As per the data published, there is commonness in the pathologies of MS and some behavioral disorders. Hence, selectively identifying and targeting the events of MS will also prove to be potential for the alleviation of comorbidities. Some of our own results are discussed here. We have adopted the principle of neuroprotection and observed anti-inflammatory effects of anti-mucosal addressin cell adhesion molecule-1 (MAdCAM-1) mAb, which protected oligodendrocytes. Also, simultaneous administration of α-amino-3-hydroxy-5-methyl-4-isoxazolepropionate/kainate antagonist 2,3-dihydroxy-6-nitro-7-sulfamoylbenzo(f)quinoxaline and the neuroprotector glycine–proline–glutamic acid (N-terminal tripeptide of insulin-like growth factor) resulted in strong neuroprotector activity, confirmed with the significant reduction in impaired neurological scores in vivo.4 More rapid disease remittance was observed in mice when a combination of anti-MAdCAM-1, vascular cell adhesion molecule-1, intercellular cell adhesion molecule-1, and ligand for lymphocyte function-associated antigen integrin mAbs was administered.128 Also, the contribution of integrin (α4β7 and αEβ7)-mediated inflammation in MS was significantly remitted, administering antibodies against them.129

Thus, after the analysis of the results, we assume that the antibodies targeting the inflammatory ligands involved in MS may also impede the inflammatory component of the depressive episodes and cognitive impairment followed by their remission. Hence, it is postulated that identifying and targeting the pathological events specific to MS can definitely prove to be beneficial for relieving the comorbid behavioral symptoms as well. This is because of the findings of commonness in the pathologies of MS and behavioral disorders. Future also holds an interesting question to answer: shall the treatments initiated for behavioral symptoms improve MS too? Figure 3 shows strategic treatment options for MS.
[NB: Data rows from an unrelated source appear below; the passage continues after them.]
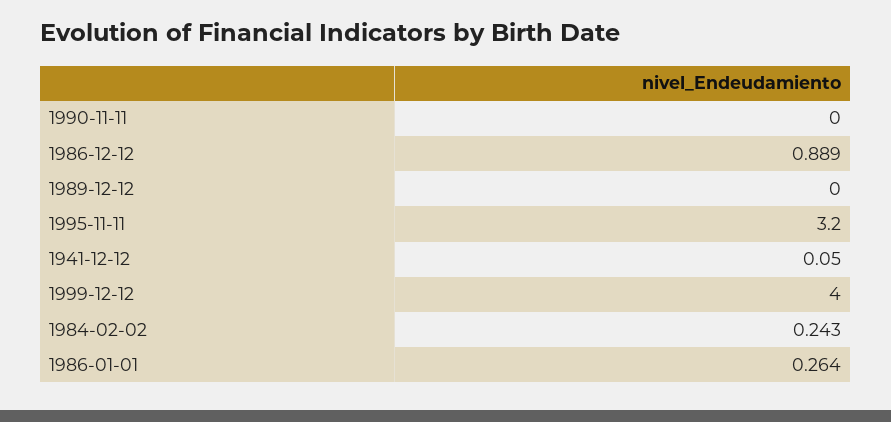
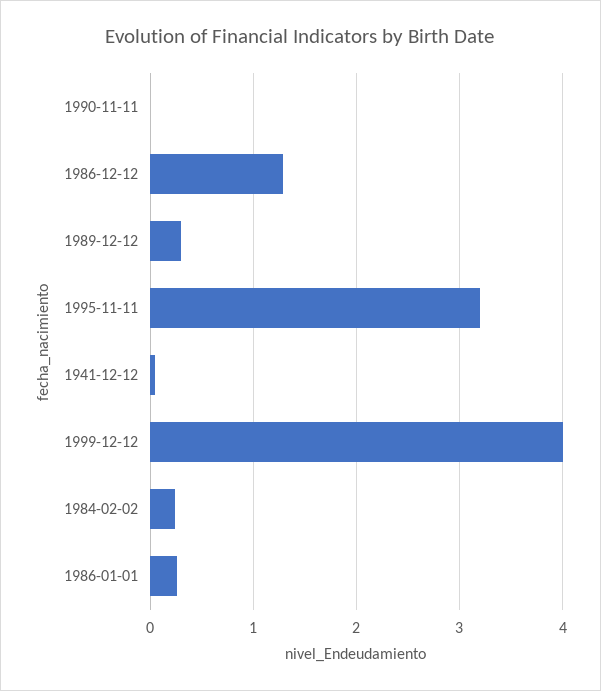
  {
    "1990-11-11": 0,
-   "1986-12-12": 0.889,
+   "1986-12-12": 1.3,
-   "1989-12-12": 0,
+   "1989-12-12": 0.3,
    "1995-11-11": 3.2,
    "1941-12-12": 0.05,
    "1999-12-12": 4,
    "1984-02-02": 0.243,
    "1986-01-01": 0.264
  }

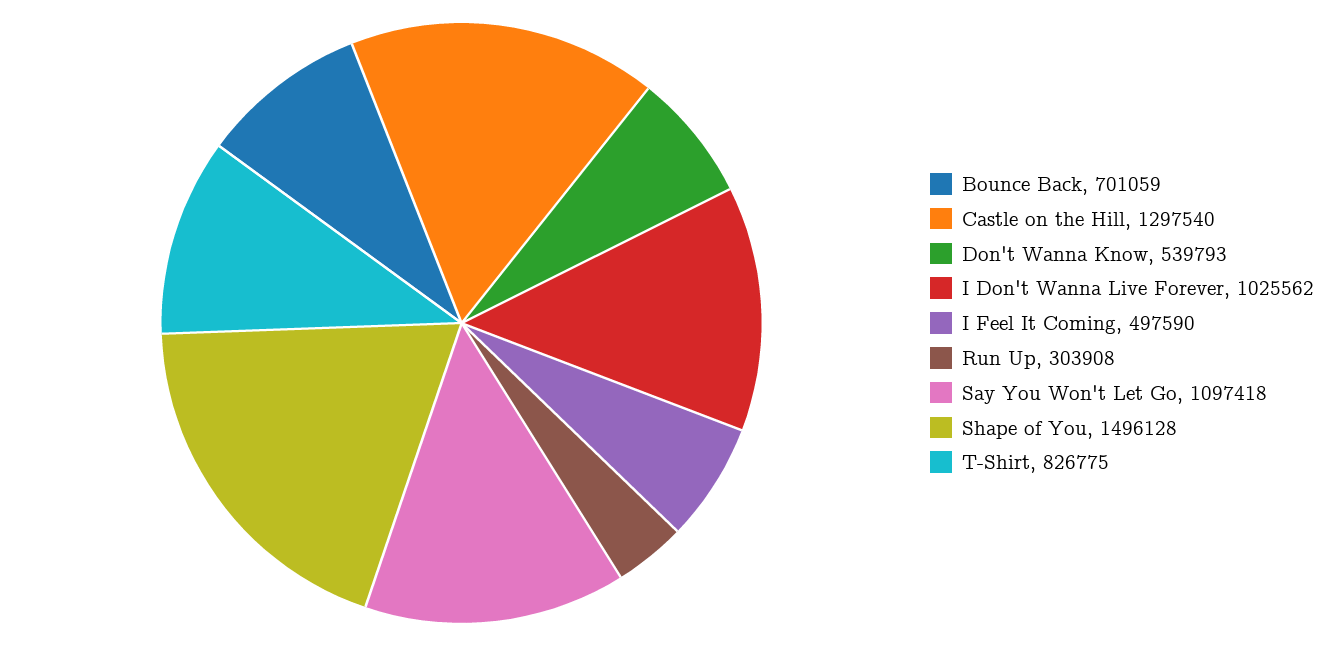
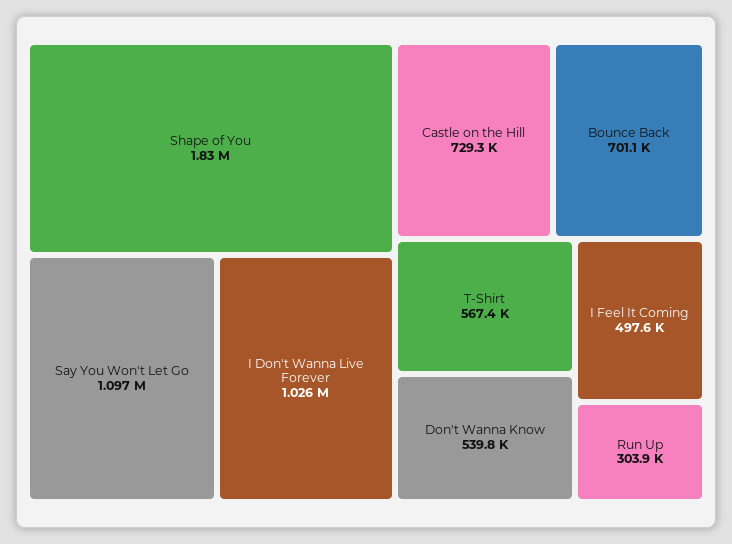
  {
    "Bounce Back": 701059,
-   "Castle on the Hill": 1297540,
+   "Castle on the Hill": 729300,
    "Don't Wanna Know": 539793,
    "I Don't Wanna Live Forever": 1025562,
    "I Feel It Coming": 497590,
    "Run Up": 303908,
    "Say You Won't Let Go": 1097418,
-   "Shape of You": 1496128,
+   "Shape of You": 1830000,
-   "T-Shirt": 826775
+   "T-Shirt": 567400
  }

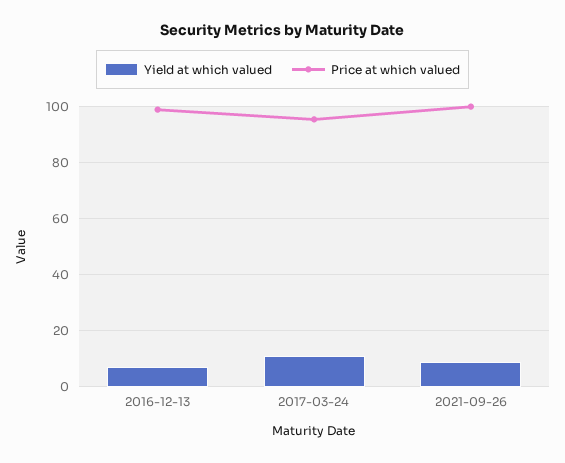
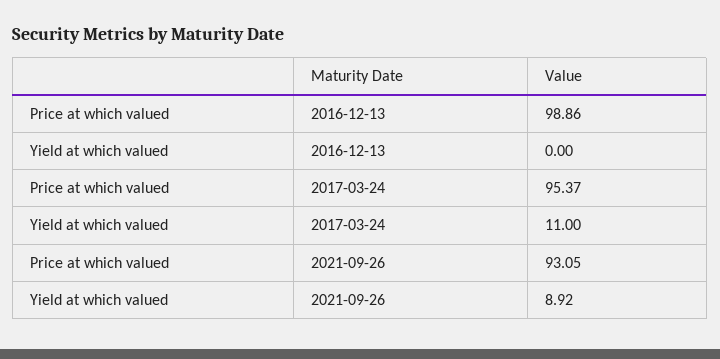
  {
    "Yield at which valued": {
-     "2016-12-13": 7.5,
+     "2016-12-13": 0,
      "2017-03-24": 11,
      "2021-09-26": 8.92
    },
    "Price at which valued": {
      "2016-12-13": 98.86,
      "2017-03-24": 95.37,
-     "2021-09-26": 100
+     "2021-09-26": 93.05
    }
  }

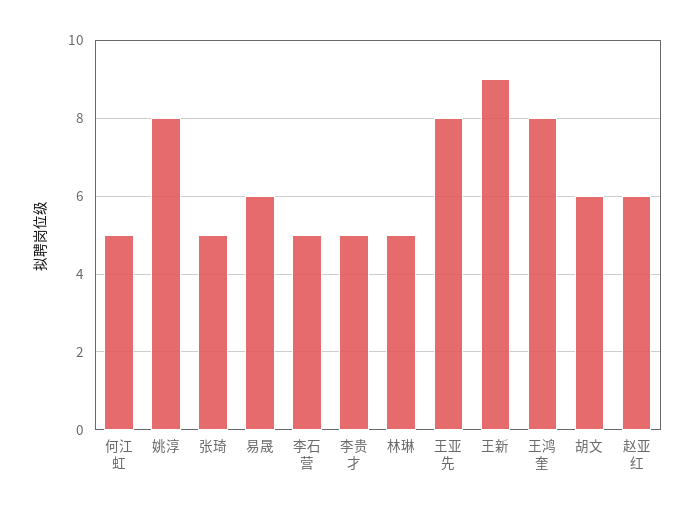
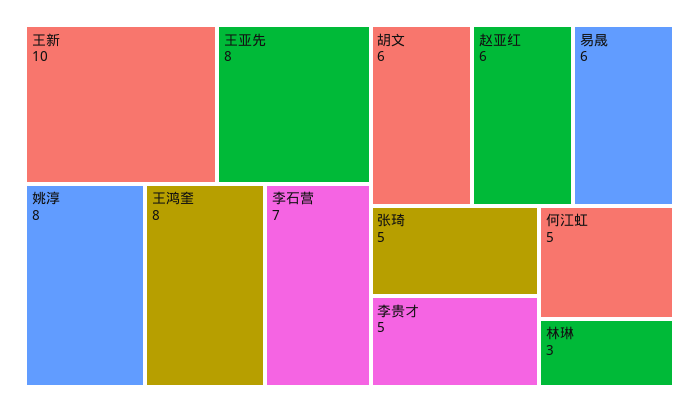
  {
    "何江虹": 5,
    "姚淳": 8,
    "张琦": 5,
    "易晟": 6,
-   "李石营": 5,
+   "李石营": 7,
    "李贵才": 5,
-   "林琳": 5,
+   "林琳": 3,
    "王亚先": 8,
-   "王新": 9,
+   "王新": 10,
    "王鸿奎": 8,
    "胡文": 6,
    "赵亚红": 6
  }

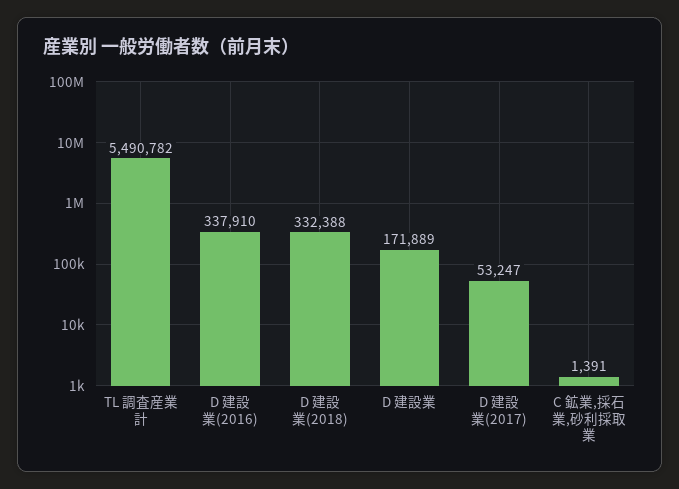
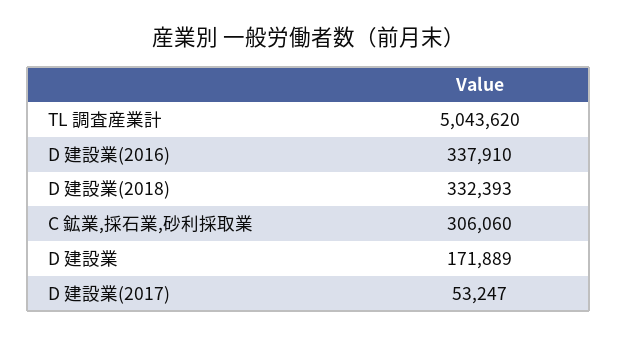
  {
-   "TL 調査産業計": 5490782,
+   "TL 調査産業計": 5043620,
    "D 建設業(2016)": 337910,
-   "D 建設業(2018)": 332388,
+   "D 建設業(2018)": 332393,
    "D 建設業": 171889,
    "D 建設業(2017)": 53247,
-   "C 鉱業,採石業,砂利採取業": 1391
+   "C 鉱業,採石業,砂利採取業": 306060
  }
Figure 3 Strategic treatment for MS.
Notes: (A) Permeation inhibitors bind either with cell adhesion molecules present on the capillary endothelium or cell surface molecules of the reactive T-cells and prevent them from gaining access into the brain (eg, IFN-β1a, natalizumab). (B) mAbs particularly target the T- and B-cells based on their surface markers and eventually deplete them (eg, daclizumab and rituximab target CD25 and CD20 expressed on T- and B-cells, respectively, and deplete them). (C) Immunomodulators such as corticosteroids, chemotherapeutics, and the lead compound laquinimod act against immunity by suppressing it or shift the immune response to Th2 type. (D) Neuroprotectors such as BG00012 and histone deacetylase inhibitors (under evaluation) and protect neurons from the insults of inflammation and free radical stress.
Abbreviations: IFN, interferon; mAbs, monoclonal antibodies; MS, multiple sclerosis; BBB, blood–brain barrier.

Conclusion

Behavioral disturbances are found to be common among MS patients, irrespective of the severity and the course of disease progression. Depression seems to be the most common neuropsychiatric abnormality observed in MS compared to any other neurological disorders. It is also associated with cognitive impairment in few of the MS patients, raising the question of commonness in their pathology. It is worthwhile to identify the early symptoms of this memory loss, as it is considered to be a forerunner of MS in a group of patients. Psychosis, euphoric symptoms, sleep disturbances, and fatigue are other influential comorbidities associated with MS that will drastically affect the quality of a patient’s life. Hence, identifying disease-specific targets and coupling them with NPs will result in the effective diagnosis and treatment of the disease. This would also positively affect and help overcome the associated behavioral symptoms in MS. “The better the quality of life, the better the recovery”.

Acknowledgment

Jagat R Kanwar acknowledges the funding received from the Department of Innovation Industry Science, Research and Commonwealth Australia (BF030016/42), and National Health and Medical Research Council.

Disclosure

The authors report no conflicts of interest in this work.